Even with this climate of support, projects sometimes go awry. Engineering, after all, is a field built on trial and error — emphasis on error. So if a group’s final puzzle product falls apart into more of a, well, puzzling mess? Learning objectives (and a decent grade) can still be obtained.
“One hundred percent of the time, I do not expect a prototype to be perfect,” Malladi said. “That would be an almost impossible thing. The goal of the class is, rather, to learn from your mistakes, document what you’ve done and define what the path forward is for a future iteration. What would the students change the next time around, if they had the opportunity? Is moving forward with this design even viable? Sometimes, as an engineer, it is making the decision to stop that is the important thing.”
This permission to not be perfect — to not censor themselves as they dream up big ideas — is one of the takeaways Malladi hopes her students carry with them throughout their academic careers and beyond.
For Angeletakis, this mentality has proven helpful every time she starts feeling overwhelmed listening to more senior engineering students at UD discuss their current projects, like designing a breathing machine for COVID-19 patients or — a particularly intimidating prospect — building a bicycle from scratch.
“This class has taught me that I can get there, too,” she said. “And it has taught me that I won’t be doing it alone.”

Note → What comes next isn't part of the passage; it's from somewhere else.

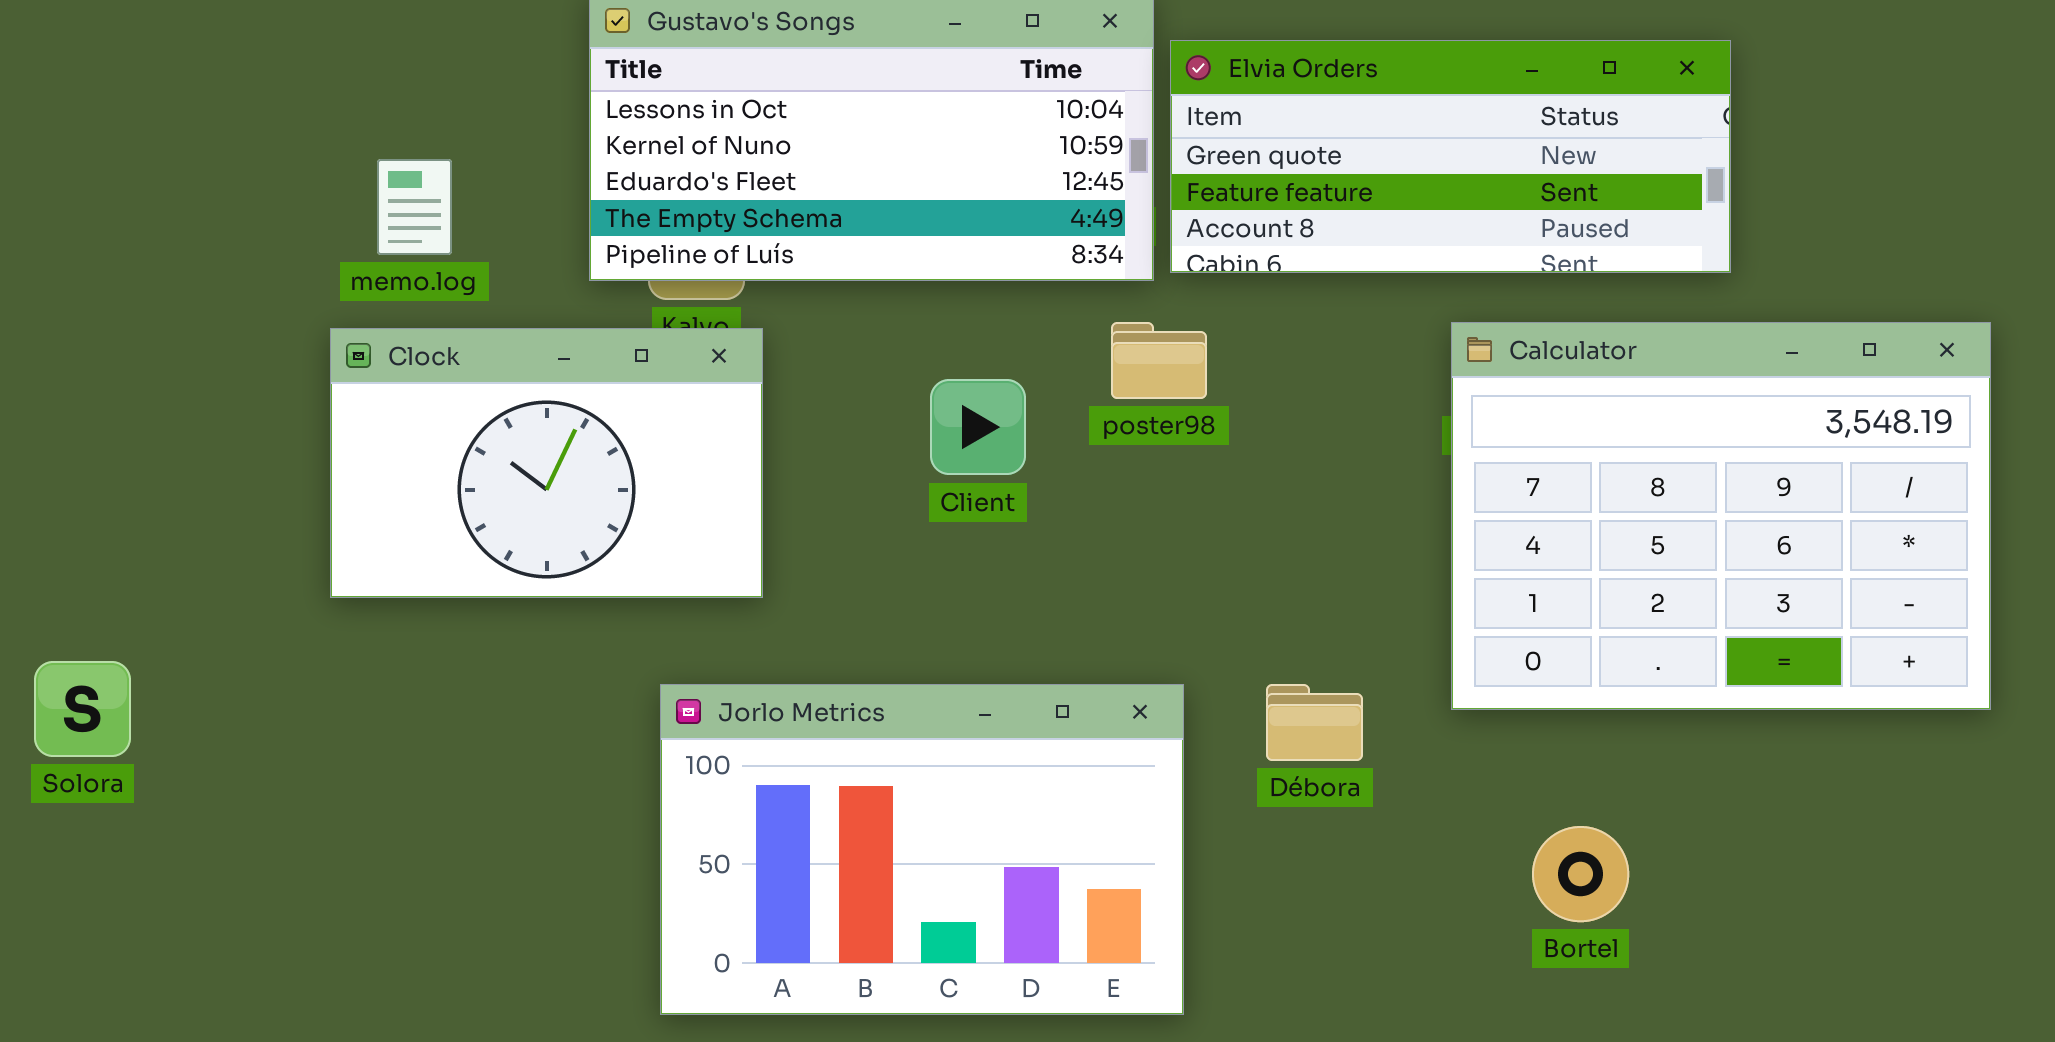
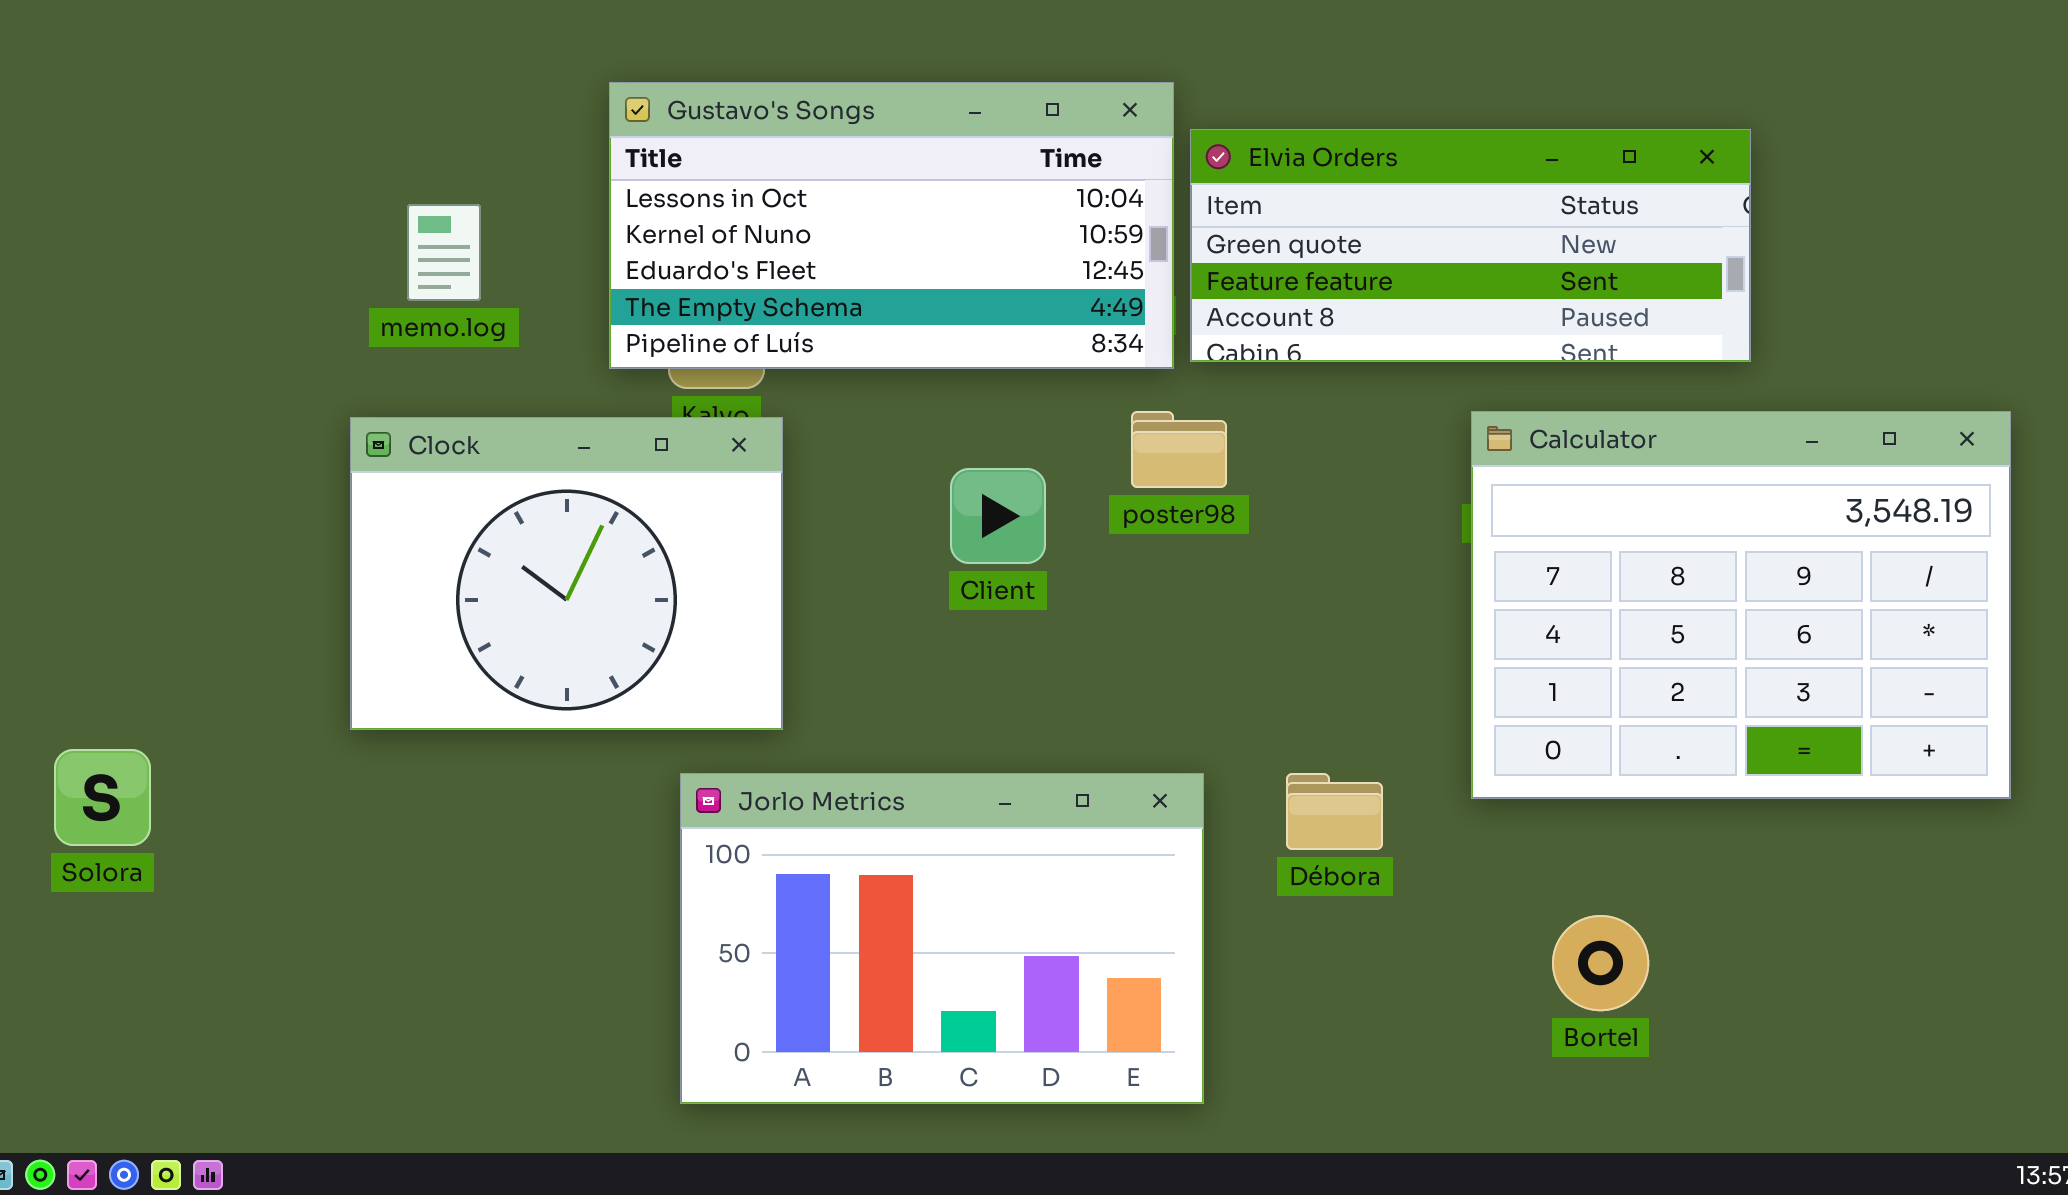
memo.log: [377,159,452,255] -> [407,204,481,301], moved
Clock: [330,328,763,598] -> [350,417,783,730], resized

Last summer, Malladi was selected as one of six Provost Teaching Fellows at UD. Provost Teaching Fellows partner with the Center for Teaching and Assessment of Learning to transform the UD first-year experience to better support and engage undergraduates at scale. Fellows’ collective goal is to create foundational courses that use the most effective strategies for teaching and actively engaging students in the learning process.